═══ Page extract ═══
This is a reserve paper. Should it not be required to replace a paper on the main programme, it will be presented in the Small Talks room on Friday 16 October.
Hyuna Lee & Hyoje Jo (SK Shieldus)
ArgonWiper represents an emerging class of hybrid threats that blur the boundary between ransomware and destructive wipers. Rather than simply encrypting files in place, it selectively deletes targeted data while compressing remaining files into encrypted backup archives, combining destruction, extortion, and operational disruption within a single attack workflow. This design departs from conventional ransomware models and creates a more complex recovery problem for defenders.
In this research, we uncover a practical weakness in ArgonWiper's backup-encryption design that enables reliable recovery of encrypted backup archives for known sample families. By reverse engineering its archive creation and encryption workflow, we show that the backup format repeatedly exposes recoverable key-generation material and IV-related values. These artifacts, together with hard-coded secrets embedded in the malware and Argon2-based key derivation, make reconstruction of encryption keys possible. We further demonstrate that a flawed AES-GCM implementation allows successful decryption when tag verification is bypassed, turning what appears to be irreversible impact into a realistic recovery opportunity for defenders.
═══
* [What is being asked]:
According to the abstract, on what day would this reserve paper be presented in the Small Talks room?
═══ Supplied material ═══
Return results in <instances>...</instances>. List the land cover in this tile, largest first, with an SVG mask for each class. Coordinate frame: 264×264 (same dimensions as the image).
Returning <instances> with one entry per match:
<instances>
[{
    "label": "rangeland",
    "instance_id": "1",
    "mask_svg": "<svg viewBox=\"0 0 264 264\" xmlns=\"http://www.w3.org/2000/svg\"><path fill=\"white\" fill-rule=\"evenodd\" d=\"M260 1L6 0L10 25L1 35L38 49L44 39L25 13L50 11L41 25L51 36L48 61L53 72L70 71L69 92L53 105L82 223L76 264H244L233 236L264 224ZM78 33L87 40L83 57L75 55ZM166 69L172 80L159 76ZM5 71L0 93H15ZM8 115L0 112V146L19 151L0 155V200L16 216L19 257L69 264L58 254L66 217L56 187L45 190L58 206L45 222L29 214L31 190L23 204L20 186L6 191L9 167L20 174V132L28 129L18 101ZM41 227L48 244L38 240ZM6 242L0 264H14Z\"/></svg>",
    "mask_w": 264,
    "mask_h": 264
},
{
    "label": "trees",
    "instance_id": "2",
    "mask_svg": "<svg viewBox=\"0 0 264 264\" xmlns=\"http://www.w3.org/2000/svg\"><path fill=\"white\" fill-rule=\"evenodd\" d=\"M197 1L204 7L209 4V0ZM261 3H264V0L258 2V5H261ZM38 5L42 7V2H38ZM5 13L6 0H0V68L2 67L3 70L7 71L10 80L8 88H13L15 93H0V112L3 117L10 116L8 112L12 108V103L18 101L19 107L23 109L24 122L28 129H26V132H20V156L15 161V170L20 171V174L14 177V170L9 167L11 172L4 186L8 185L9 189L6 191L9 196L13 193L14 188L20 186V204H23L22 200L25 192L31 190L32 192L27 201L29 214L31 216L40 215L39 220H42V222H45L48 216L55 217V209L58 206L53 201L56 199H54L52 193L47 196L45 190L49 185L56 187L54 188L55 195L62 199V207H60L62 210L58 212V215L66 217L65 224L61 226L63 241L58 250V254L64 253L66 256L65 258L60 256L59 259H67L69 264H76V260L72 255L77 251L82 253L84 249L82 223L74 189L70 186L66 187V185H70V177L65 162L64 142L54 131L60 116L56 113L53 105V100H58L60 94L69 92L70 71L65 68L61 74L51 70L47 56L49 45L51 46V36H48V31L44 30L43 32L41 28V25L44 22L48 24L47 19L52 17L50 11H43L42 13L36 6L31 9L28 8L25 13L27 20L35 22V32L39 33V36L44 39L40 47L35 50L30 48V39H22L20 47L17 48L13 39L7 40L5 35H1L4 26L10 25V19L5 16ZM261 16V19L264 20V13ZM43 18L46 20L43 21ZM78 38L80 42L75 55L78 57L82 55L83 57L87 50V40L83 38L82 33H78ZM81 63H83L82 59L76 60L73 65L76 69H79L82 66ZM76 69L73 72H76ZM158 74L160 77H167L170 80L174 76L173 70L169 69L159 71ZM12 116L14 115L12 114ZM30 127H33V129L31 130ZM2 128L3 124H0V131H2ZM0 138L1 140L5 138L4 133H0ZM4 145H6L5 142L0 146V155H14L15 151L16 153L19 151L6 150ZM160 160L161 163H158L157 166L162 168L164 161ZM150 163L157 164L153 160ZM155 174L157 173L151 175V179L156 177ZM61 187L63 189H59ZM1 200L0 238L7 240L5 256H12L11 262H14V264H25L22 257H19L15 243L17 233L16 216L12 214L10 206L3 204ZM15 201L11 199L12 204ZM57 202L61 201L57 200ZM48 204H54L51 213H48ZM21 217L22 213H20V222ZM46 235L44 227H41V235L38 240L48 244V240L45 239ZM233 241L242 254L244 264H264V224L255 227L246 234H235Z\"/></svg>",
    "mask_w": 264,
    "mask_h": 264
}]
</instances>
═══
* [Written answer]:
Friday 16 October.